- Text segment:
I had forgotten all about that story until I realized, this is where signing is today. A global need, fulfilled only by closed ecosystem, not really state-of-the-art companies, leading to, lets call it steep prices. I had for so long considered Lets Encrypt a pillar of the open internet, that I forgot that they werent always there. One day someone said, lets make the internet better. Signing is another domain, that should have had an open ecosystem for a long time. Another parallel to that story is the fact that the cryptographic certificates you need for document signing are also stuck in the “pre Lets Encrypt world”. Free document signing certificates via "Lets Sign" are now another to-do on the [longterm roadmap](https://documen.so/roadmap) list for the open signing ecosystem. Effecting this change in any way is a huge driver for me.
Apart from my personal gripes with the coporate certificate industry, I always found encryption fascinating. Its such a fundamental force in society when you think about it: Secure Communication, Secure Commerce and even internet native money (Bitcoin) was created using a bit of smart math. All these examples are expressions of very fundamental human behaviours, that should be enabled and protected by open infrastructures.
I never told anyone before, but since starting Documenso I realized that I underestimated the impact and importance of open source for quite some time. When I was in University, I distantly remember my mindset of “yeah open source is nice, but the great, commercially successful products used in the real world are build by closed companies (aka Microsoft)” _shudder_ It was never really a conscious thought, but enough that I started learning MS Silverlight before plain Javascript. It was slowly over time, that I realized that open web standards are superior to closed ones and even later that I understood the same holds true for all software. Open sources fixes something in the economy, I find hard to articulate. I did my best in [commodifying signing].
To wrap this up, Documenso happens to be the perfect storm of market opportunity, my interests, and my passions. Creating a company people want to work for the long term while tackling these issues is a critical side quest of Documenso. This is not only about building the next generation of signing tech, its also about doing our part to normalize open, healthy, efficient working cultures, and tackling relevant problems.

- Data records:

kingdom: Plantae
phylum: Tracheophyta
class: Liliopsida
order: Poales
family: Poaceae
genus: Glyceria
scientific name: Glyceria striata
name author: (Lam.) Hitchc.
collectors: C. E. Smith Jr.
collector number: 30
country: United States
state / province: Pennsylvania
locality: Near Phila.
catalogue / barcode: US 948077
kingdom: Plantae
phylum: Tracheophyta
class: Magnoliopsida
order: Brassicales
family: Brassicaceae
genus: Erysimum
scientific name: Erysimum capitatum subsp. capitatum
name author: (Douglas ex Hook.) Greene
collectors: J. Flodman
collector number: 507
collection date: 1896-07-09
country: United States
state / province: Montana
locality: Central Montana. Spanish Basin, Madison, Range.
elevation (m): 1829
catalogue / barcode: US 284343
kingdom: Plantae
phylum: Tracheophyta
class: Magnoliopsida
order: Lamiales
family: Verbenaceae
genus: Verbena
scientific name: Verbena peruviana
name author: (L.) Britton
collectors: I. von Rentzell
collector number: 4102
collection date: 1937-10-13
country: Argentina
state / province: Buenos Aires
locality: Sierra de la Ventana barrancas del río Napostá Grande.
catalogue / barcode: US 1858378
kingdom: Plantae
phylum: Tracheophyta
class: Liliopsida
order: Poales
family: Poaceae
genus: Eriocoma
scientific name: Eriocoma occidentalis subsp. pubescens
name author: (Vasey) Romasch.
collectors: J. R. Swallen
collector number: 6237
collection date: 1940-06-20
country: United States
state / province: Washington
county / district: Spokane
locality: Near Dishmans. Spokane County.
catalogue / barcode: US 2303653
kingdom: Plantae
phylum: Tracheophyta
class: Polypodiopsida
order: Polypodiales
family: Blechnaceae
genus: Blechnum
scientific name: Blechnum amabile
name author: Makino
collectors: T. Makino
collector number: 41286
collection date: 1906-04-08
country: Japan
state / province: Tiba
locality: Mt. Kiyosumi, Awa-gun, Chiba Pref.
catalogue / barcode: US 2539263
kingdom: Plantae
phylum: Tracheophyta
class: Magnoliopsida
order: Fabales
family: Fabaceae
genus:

- Problem statement:
In the text on open signing, what technology did the writer start learning before plain Javascript? The data has no connection to the text on open signing.

- Exercise response:
MS Silverlight.